Daraus lässt sich selbstverständlich nicht der Schluss ableiten, dass man ihnen pauschal eine Unbedenklichkeitsbescheinigung ausstellen sollte. Im Gegenteil: Wir befürworten eine genaue Abwägung, ob ein chemischer Stoff sicher eingesetzt werden kann und einen signifikanten sozioökonomischen Mehrwert schafft. Genau das geschieht im Rahmen der bestehenden EU-Regulierung.

Die mit diesem Regulierungsrahmen verbundene Berechenbarkeit droht aber zu verschwinden. So wird im Januar 2023 ein EU-Beschränkungsvorschlag für die gesamte PFAS-Gruppe (per- und polyfluorierte Chemikalien) erwartet. Damit würden nicht weniger als 4700 Stoffe im Rasenmäher-Verfahren gleichförmig reguliert und aus dem Markt gedrängt werden. Vergessen wird dabei, dass sich diese Stoffe im Hinblick auf Risikoprofil, Umweltauswirkungen, Anwendungen und ihren sozioökonomischen Mehrwert ganz erheblich voneinander unterscheiden.

Das wiegt hier besonders schwer, denn auch viele Spezialchemikalien sind den PFAS zugeordnet. Wenn sie ungeachtet ihres eindeutig beherrschbaren Risikoprofils vom Markt verschwinden würden, hätte das massive negative Auswirkungen auf die Transformation vieler Industrien und letztendlich auch auf den Klimaschutz.

Detaillierte Einzelfallprüfung notwendig

Deshalb ist es umso wichtiger, auch hier sorgfältig und zielgerichtet vorzugehen. Das heißt nicht, dass gar nichts passieren soll. Der existierende Regulierungsrahmen bietet genau den notwendigen Rahmen, um jede Substanz genau unter die Lupe zu nehmen und daraus zielgerichtete Regulierungsschritte abzuleiten, im besten Interesse des Umweltschutzes.

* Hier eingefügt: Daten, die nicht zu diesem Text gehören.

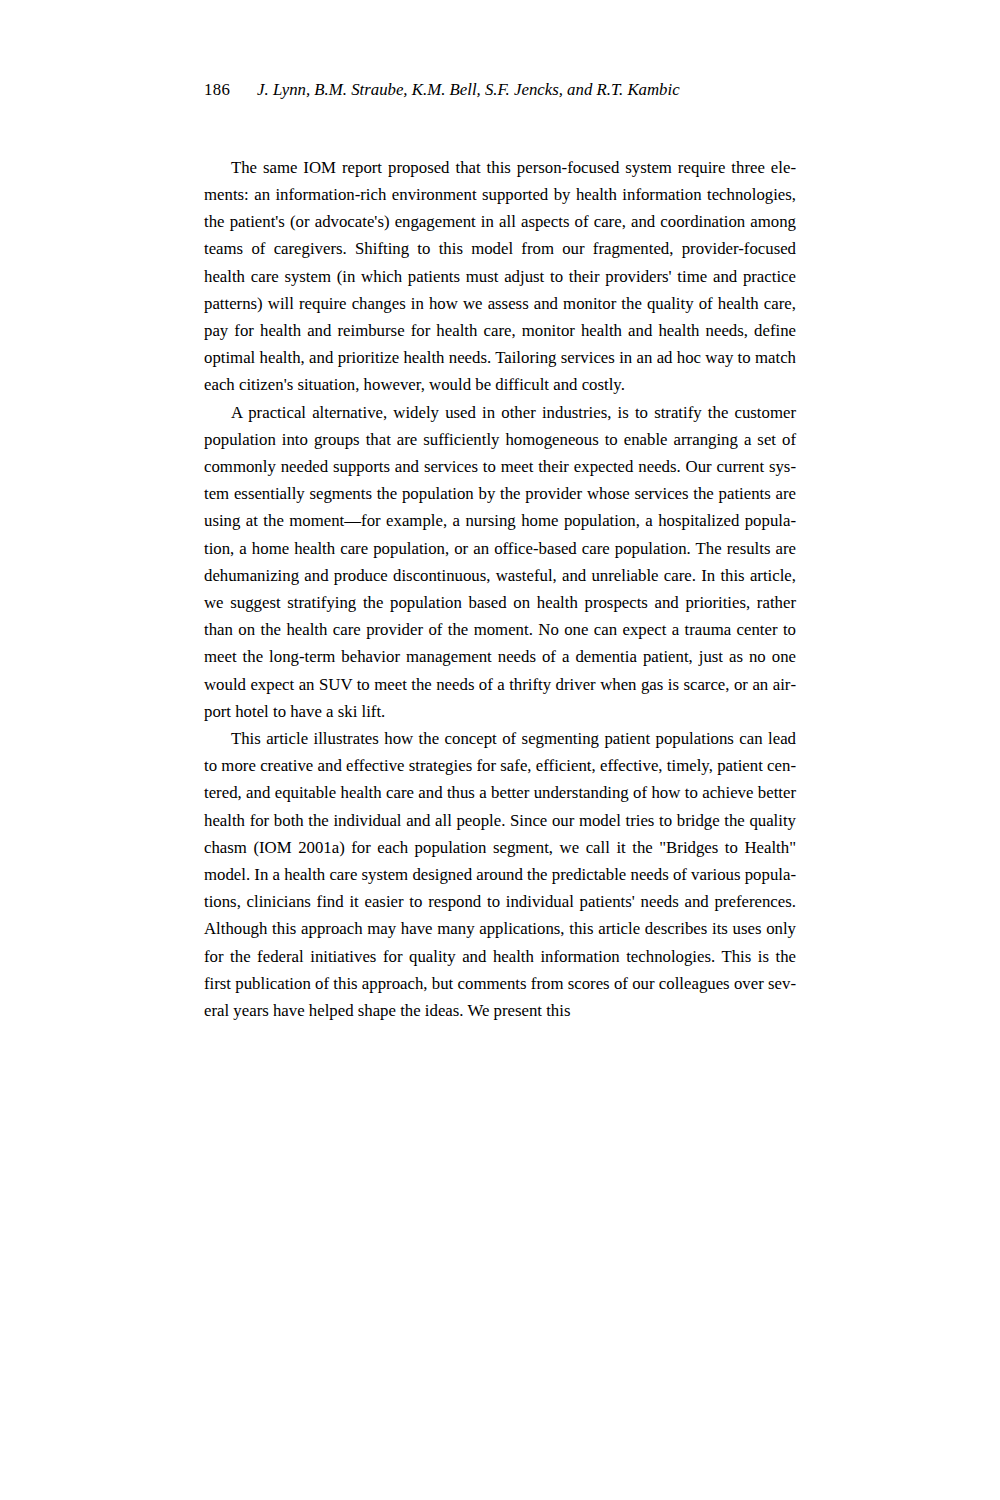186 J. Lynn, B.M. Straube, K.M. Bell, S.F. Jencks, and R.T. Kambic
The same IOM report proposed that this person-focused system require three elements: an information-rich environment supported by health information technologies, the patient's (or advocate's) engagement in all aspects of care, and coordination among teams of caregivers. Shifting to this model from our fragmented, provider-focused health care system (in which patients must adjust to their providers' time and practice patterns) will require changes in how we assess and monitor the quality of health care, pay for health and reimburse for health care, monitor health and health needs, define optimal health, and prioritize health needs. Tailoring services in an ad hoc way to match each citizen's situation, however, would be difficult and costly.
A practical alternative, widely used in other industries, is to stratify the customer population into groups that are sufficiently homogeneous to enable arranging a set of commonly needed supports and services to meet their expected needs. Our current system essentially segments the population by the provider whose services the patients are using at the moment—for example, a nursing home population, a hospitalized population, a home health care population, or an office-based care population. The results are dehumanizing and produce discontinuous, wasteful, and unreliable care. In this article, we suggest stratifying the population based on health prospects and priorities, rather than on the health care provider of the moment. No one can expect a trauma center to meet the long-term behavior management needs of a dementia patient, just as no one would expect an SUV to meet the needs of a thrifty driver when gas is scarce, or an airport hotel to have a ski lift.
This article illustrates how the concept of segmenting patient populations can lead to more creative and effective strategies for safe, efficient, effective, timely, patient centered, and equitable health care and thus a better understanding of how to achieve better health for both the individual and all people. Since our model tries to bridge the quality chasm (IOM 2001a) for each population segment, we call it the "Bridges to Health" model. In a health care system designed around the predictable needs of various populations, clinicians find it easier to respond to individual patients' needs and preferences. Although this approach may have many applications, this article describes its uses only for the federal initiatives for quality and health information technologies. This is the first publication of this approach, but comments from scores of our colleagues over several years have helped shape the ideas. We present this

Genau auf diesen harten Regulierungsrahmen vertrauen wir in der Chemieindustrie. Er schafft die Planungssicherheit, die wir für Investitionen in neue nachhaltige und klimafreundliche Innovationen und Lösungen brauchen. Dieser Regulierungsrahmen sorgt für Substitutionen, wo immer diese möglich sind. Wenn uns diese Planungssicherheit gewährt wird, kann die Chemie ihre Schlüsselfunktion erfüllen. Und genau das werden wir dann auch tun.

Die ausgebildete Chemieingenieurin Denise Dignam ist seit Anfang 2021 Präsidentin von Advanced Performance Materials (früher Fluorprodukte), einer Spezialchemie-Sparte des US-Chemiekonzerns The Chemours Company. Chemours wurde 2015 als Spin-off des Chemieriesen DuPont gegründet.